How Will Obamacare Affect Podiatry?
As I previously mentioned, patients earning less than 400 percent of the federal poverty level would possibly be eligible for tax credits. What this means is some patients who are under a certain income level would receive subsidized premiums but may pay more in out-of-pocket expenses with increased deductibles. Early reports have deductibles around $6,000 for individuals and $12,000 for families.1,2 I learned that the out-of-pocket expenses will include items that were not covered before such as pharmacy costs, etc., so the idea is the patient will reach these out-of-pocket levels sooner.
The insurers’ point of view is that because of the ACA, more people than ever before will have access to health insurance, thus adding increased numbers of insured individuals. Since there are no preexisting condition restrictions or lifetime maximum limits under the law, insurers feel we will be able to get greater access to these patients than we were before.
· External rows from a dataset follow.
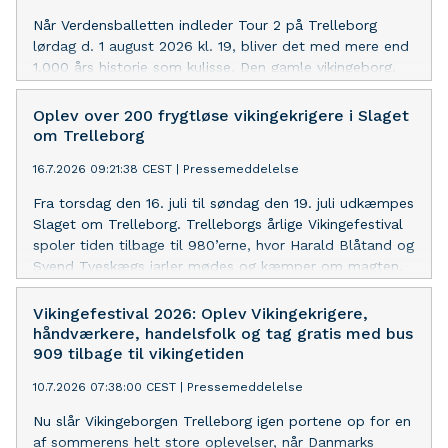
Når Verdensballetten indleder Tour 2 på Trelleborg
lørdag d. 1 august 2026 kl. 19, bliver det med mere end
1.000 års historie som kulisse. Den gamle vikingeborg,
der blev UNESCO Verdensarv for få år siden, danner
rammen om en sommeraften med ballet, opera og
Oplev over 200 frygtløse vikingekrigere i Slaget
levende musik – og netop her venter en finale, som ikke
om Trelleborg
kan opleves ved nogen af årets øvrige forestillinger.
16.7.2026 09:21:38 CEST
|
Pressemeddelelse
Fra torsdag den 16. juli til søndag den 19. juli udkæmpes
Slaget om Trelleborg. Trelleborgs årlige Vikingefestival
spoler tiden tilbage til 980’erne, hvor Harald Blåtand og
Svend Tveskægs jarler mødes og kæmper om magten.
Den stærkeste hær og de stærkeste vikingekrigere
vinder ’Slaget om Trelleborg’.
Vikingefestival 2026: Oplev Vikingekrigere,
håndværkere, handelsfolk og tag gratis med bus
909 tilbage til vikingetiden
10.7.2026 07:38:00 CEST
|
Pressemeddelelse
Nu slår Vikingeborgen Trelleborg igen portene op for en
af sommerens helt store oplevelser, når Danmarks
There is a threshold of coverage under the law that requires insurers to spend 80 percent of every premium dollar on actual care and refund providers if providers pay any greater amount. What I feel this actually means is in order to not go over the threshold, payments to providers will be reduced. In fact, the new networks forming under these exchange plans will receive a level around 60 to 70 percent of Medicare with smaller panels of physicians. We are already hearing of doctors getting deselection notices from plans in certain markets. One thing I can say for certain is doctors contracted as individuals will be terminated before doctors who are contracted in a group. Those of you who know me know that I was the developer of the original podiatric supergroup back in 1994. I believed the group concept was viable when managed care began and believe this even more now.
Out of the four available plans offered — bronze, silver, gold and platinum — the insurance companies are leaning toward the silver plan. According to some high level insurance executives, under the silver plan, the insurance company pays the co-insurance that the patient normally pays. In turn, the federal government reimburses the insurance company. The interesting thing about this is according to statements made by Congress, there is no mechanism to accurately determine how much reimbursement the insurers should receive so these payments are to be estimated and accounted for at a later date.
Pertinent Insights On Potential Problems With Health Care Reform
So what could possibly go wrong with this scenario? The feeling among insurers is we should be very happy with this arrangement since there is less that doctors would have to collect from the patient because the co-insurance goes directly to the doctors. What they fail to mention is the deductible will likely be higher so, in reality, we will probably have to collect more from the patient.
Patients can get information about various plans directly from the insurance company sites but can only get subsidies through the government Web site. Since the cutoff date for January 1, 2014 effective coverage was December 23, as this issue went to press, it is unclear how everyone would be able to obtain coverage with the government Web site not performing optimally. (As this issue went to press, uninsured patients would not face a penalty if they registered by March 31.) The reason the premiums are reportedly higher for younger patients is the ratio of premiums between young, healthy patients and older, sicker patients has gone from 7:1 to 3:1, which does reduce the costs for the older patients but increases the premiums for the healthier patients. This is also why you are not seeing a lot of younger patients signing up.